SACRAMENTO, Calif., Aug. 30, 2012 /PRNewswire-USNewswire/ -- In response to a lawsuit filed earlier this summer, Aetna Life Insurance Company and its local subsidiary, Aetna Health of California (Aetna), have engaged in retaliatory actions against California Medical Association (CMA) physician members by terminating contracts or abruptly ending contract negotiations.
Plaintiff attorneys in Los Angeles County Medical Ass'n et al. v. Aetna Health of California, Inc. et al. sent a letter to Aetna attorneys earlier this week asking that the insurer cease and desist all actions of retaliation that appear to be a direct result of the lawsuit filed in July. CMA also sent a request to Aetna leadership.
The lawsuit contends that Aetna's policies and practices amount to unfair business practices, false advertising, breach of contract and illegal retaliation. CMA's primary objective in the lawsuit is to compel Aetna to conform its business practices to state and federal laws, which prohibit health insurers from directly or indirectly denying access to out-of-network covered services under policies with out-of-network benefits.

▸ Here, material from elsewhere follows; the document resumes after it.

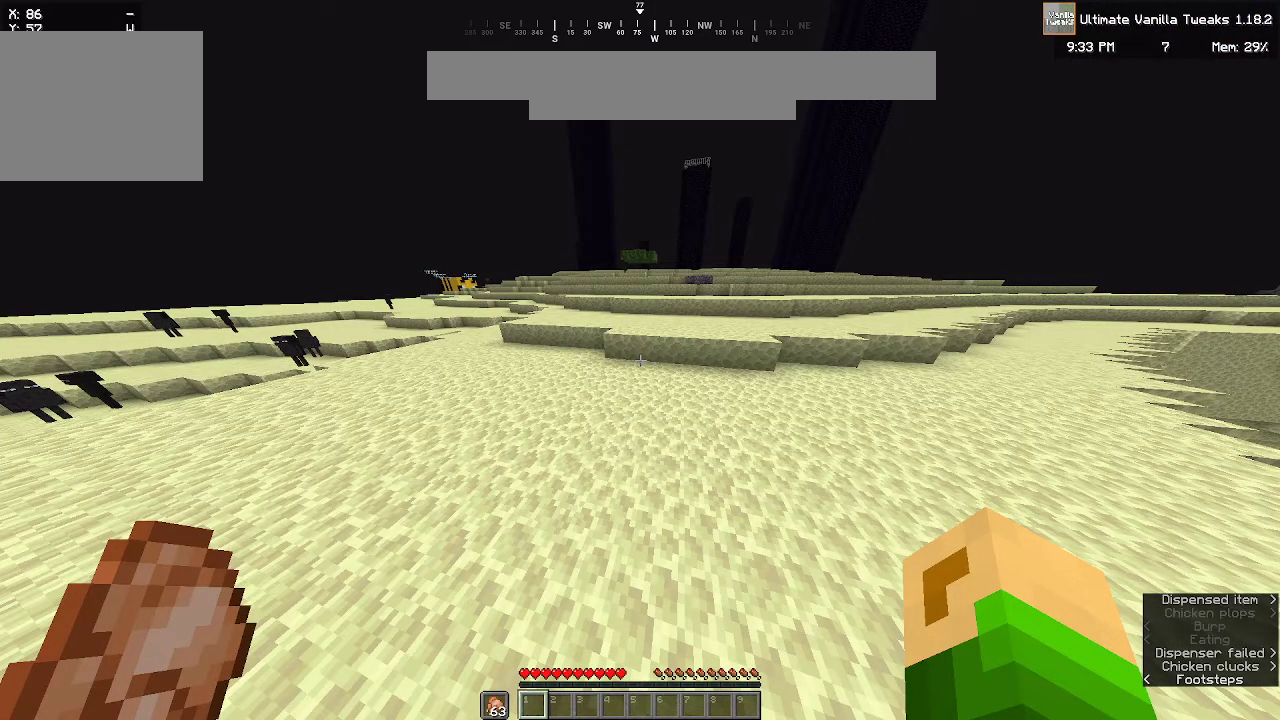
{"keys": ["w"], "mouse": [], "events": []}
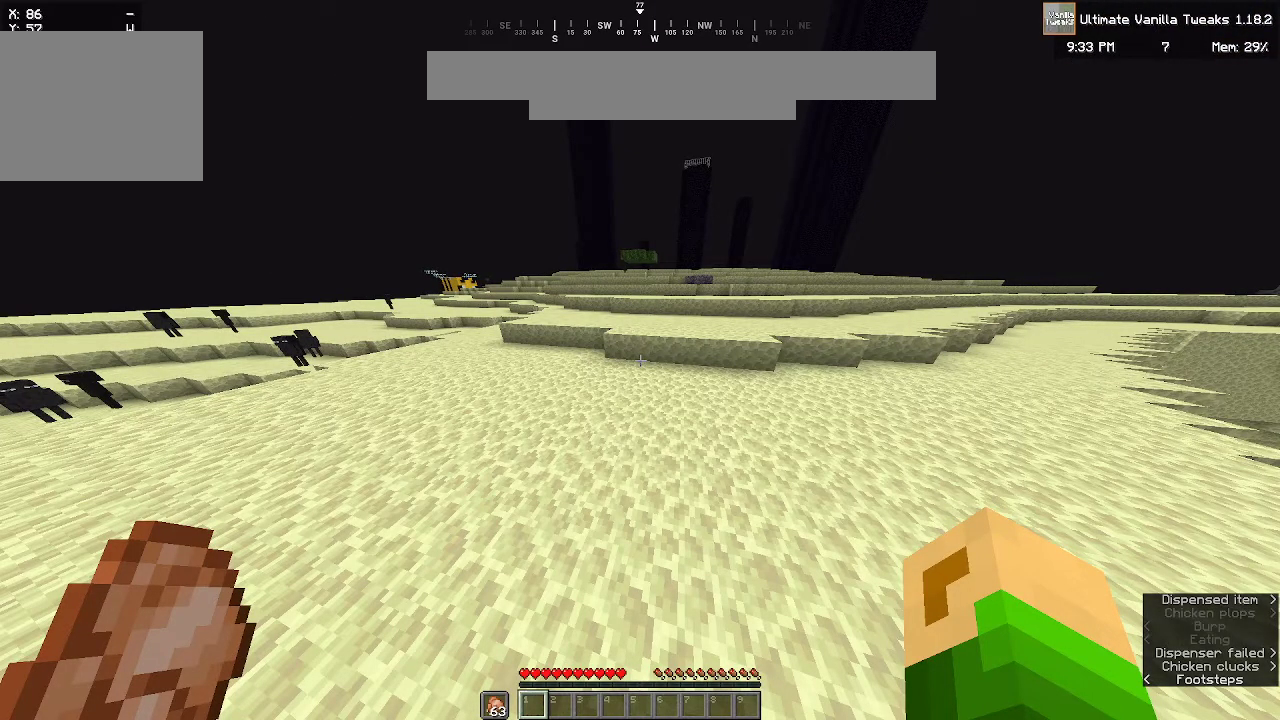
{"keys": ["w"], "mouse": [], "events": []}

"We're confident in the merits of our claim," said James T. Hay, M.D., CMA president. "Regardless of Aetna's position in the ongoing litigation, they must stop the retaliatory actions against physicians. Terminating contracts and ending negotiations will only shrink Aetna's network of physicians and patient access to care will be severely impacted."
Since the lawsuit was filed, Aetna is categorically refusing to negotiate or contract with any physician to join Aetna's provider network if the physician is a member of CMA, citing the fact that CMA has sued Aetna.
"Aetna is essentially saying that they will no longer do business with the 35,000 members of CMA," said Dr. Hay. "They should be looking to expand their provider network to meet the growing demands of California's health care needs."
In addition to these retaliatory actions, it appears Aetna has escalated the unlawful practices that are the subject of the LACMA litigation.
"Physicians who are named plaintiffs in the lawsuit, as well as those who have no direct involvement, are now being faced with termination from the Aetna network," added Dr. Hay. "Referring to out-of-network services is not a breach of contract, but rather part of the benefits that patients are purchasing with a PPO product. Aetna's actions are uncalled for, no matter which way you slice it."